En el proyecto, el autor y director no ha estado solo. Todo lo contrario. Las organizaciones Aboal, Amnistía Internacional, Save the Children o Entreculturas se han convertido en los principales avales de este montaje audiovisual. Inmersos en el continente africano, en países como Sierra Leona, encontramos una ruda situación para el desarrollo personal de las futuras generaciones.

Paula y Kaney son dos personajes -un niño soldado africano y una mujer española- que podrían no tener nada en común pero que llegarán a unir sus vidas irremediablemente a través de un disparo. En un puesto fronterizo, Paula y Kaney se encuentran y ése será el punto de partida de una dramática historia, en un escenario de miedo, v iolencia, y redención.

Una vez captados la salida no parece fácil. En ello trabajan las ONG’s que persiguen el objetivo de prevenir antes que lamentar. Aunque, en muchas ocasiones, se ven obligadas a paliar los efectos de los niños y niñas que ya ha empuñado un fusil, sin saber muy bien por qué.
··········
Reproduce sin cambios el fragmento del texto sobre los niños soldado que va desde "Paula y Kaney son" hasta "iolencia, y redención.", incluido este último.
··········
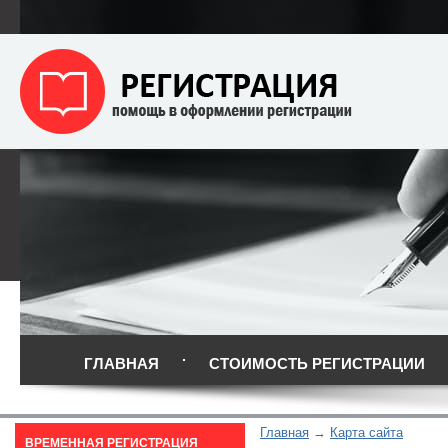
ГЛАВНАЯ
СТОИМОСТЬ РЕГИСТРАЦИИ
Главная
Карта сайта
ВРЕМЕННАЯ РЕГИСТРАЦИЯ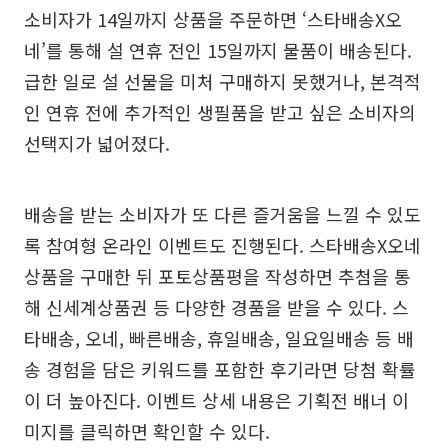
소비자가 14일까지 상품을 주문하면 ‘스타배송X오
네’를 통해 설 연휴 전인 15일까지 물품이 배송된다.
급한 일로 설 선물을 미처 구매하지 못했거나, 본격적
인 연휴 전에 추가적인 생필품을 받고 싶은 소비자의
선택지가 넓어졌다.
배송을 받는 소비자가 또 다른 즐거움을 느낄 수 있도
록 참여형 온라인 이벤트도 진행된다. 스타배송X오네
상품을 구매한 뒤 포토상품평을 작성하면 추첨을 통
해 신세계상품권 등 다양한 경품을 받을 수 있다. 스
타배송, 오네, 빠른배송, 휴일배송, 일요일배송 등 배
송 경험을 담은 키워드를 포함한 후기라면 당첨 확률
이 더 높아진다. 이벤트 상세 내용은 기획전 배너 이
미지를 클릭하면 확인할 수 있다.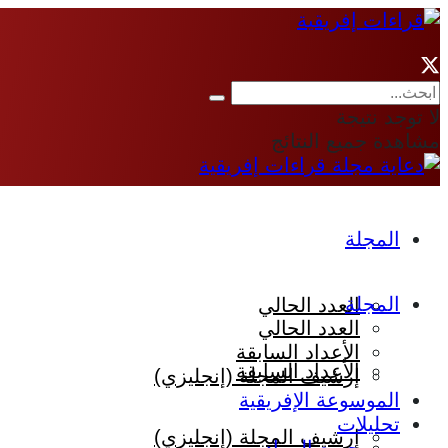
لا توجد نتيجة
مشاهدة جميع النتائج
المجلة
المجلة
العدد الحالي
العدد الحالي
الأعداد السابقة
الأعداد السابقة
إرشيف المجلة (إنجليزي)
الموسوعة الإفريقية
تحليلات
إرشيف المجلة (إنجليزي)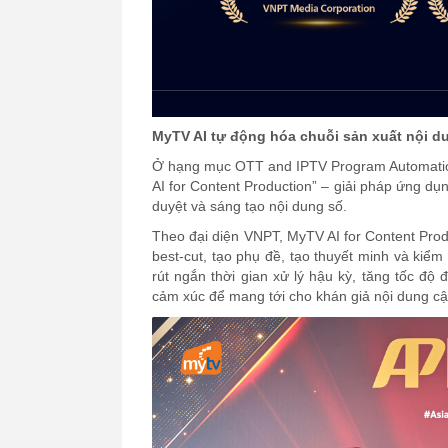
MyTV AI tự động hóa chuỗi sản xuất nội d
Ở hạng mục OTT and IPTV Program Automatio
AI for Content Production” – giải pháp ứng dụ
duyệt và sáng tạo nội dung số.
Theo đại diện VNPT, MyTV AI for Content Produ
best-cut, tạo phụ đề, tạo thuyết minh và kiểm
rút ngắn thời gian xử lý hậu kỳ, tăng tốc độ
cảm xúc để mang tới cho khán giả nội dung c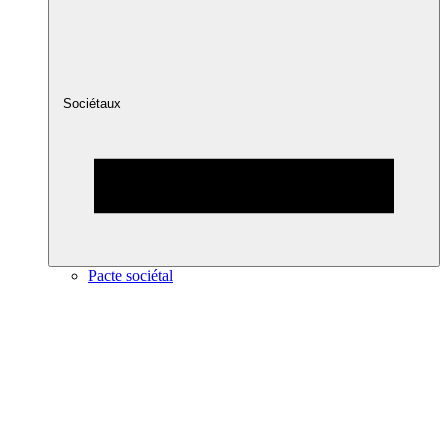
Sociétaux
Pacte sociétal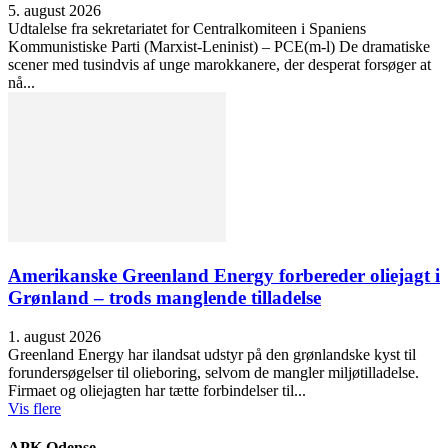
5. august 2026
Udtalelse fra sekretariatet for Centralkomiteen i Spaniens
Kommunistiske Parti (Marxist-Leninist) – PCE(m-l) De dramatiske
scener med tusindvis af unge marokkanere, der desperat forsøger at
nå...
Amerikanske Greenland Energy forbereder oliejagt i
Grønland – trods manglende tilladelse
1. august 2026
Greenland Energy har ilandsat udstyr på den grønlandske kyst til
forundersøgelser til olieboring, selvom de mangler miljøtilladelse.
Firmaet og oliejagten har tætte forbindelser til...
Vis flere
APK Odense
··········
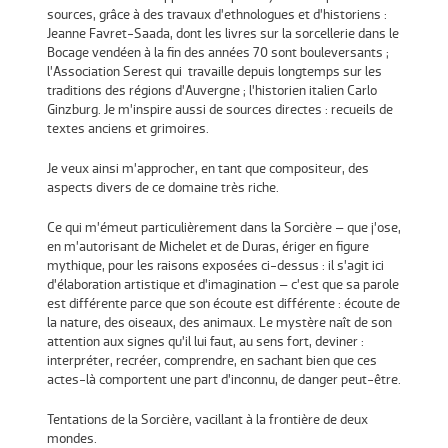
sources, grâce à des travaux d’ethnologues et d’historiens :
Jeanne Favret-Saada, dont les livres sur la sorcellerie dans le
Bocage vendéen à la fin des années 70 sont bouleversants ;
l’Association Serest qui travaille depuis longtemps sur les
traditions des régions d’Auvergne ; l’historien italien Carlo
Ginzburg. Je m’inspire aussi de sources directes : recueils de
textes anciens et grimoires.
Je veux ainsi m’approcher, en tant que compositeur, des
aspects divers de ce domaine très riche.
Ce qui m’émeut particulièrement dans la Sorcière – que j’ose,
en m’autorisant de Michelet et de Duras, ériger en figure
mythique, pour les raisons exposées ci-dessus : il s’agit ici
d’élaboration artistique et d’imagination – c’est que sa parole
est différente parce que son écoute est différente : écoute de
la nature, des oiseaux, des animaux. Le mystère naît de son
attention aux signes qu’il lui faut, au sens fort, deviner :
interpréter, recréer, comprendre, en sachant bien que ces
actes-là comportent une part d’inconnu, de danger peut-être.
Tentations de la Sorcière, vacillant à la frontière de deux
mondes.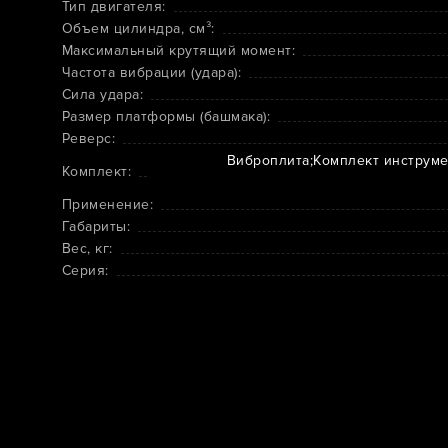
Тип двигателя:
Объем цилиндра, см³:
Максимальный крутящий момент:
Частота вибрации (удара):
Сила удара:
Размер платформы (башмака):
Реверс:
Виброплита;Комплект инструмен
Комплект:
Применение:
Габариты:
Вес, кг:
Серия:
··········
**Respuesta**.
Paula y Kaney son dos personajes -un niño soldado africano y una mujer española- que podrían no tener nada en común pero que llegarán a unir sus vidas irremediablemente a través de un disparo. En un puesto fronterizo, Paula y Kaney se encuentran y ése será el punto de partida de una dramática historia, en un escenario de miedo, v iolencia, y redención.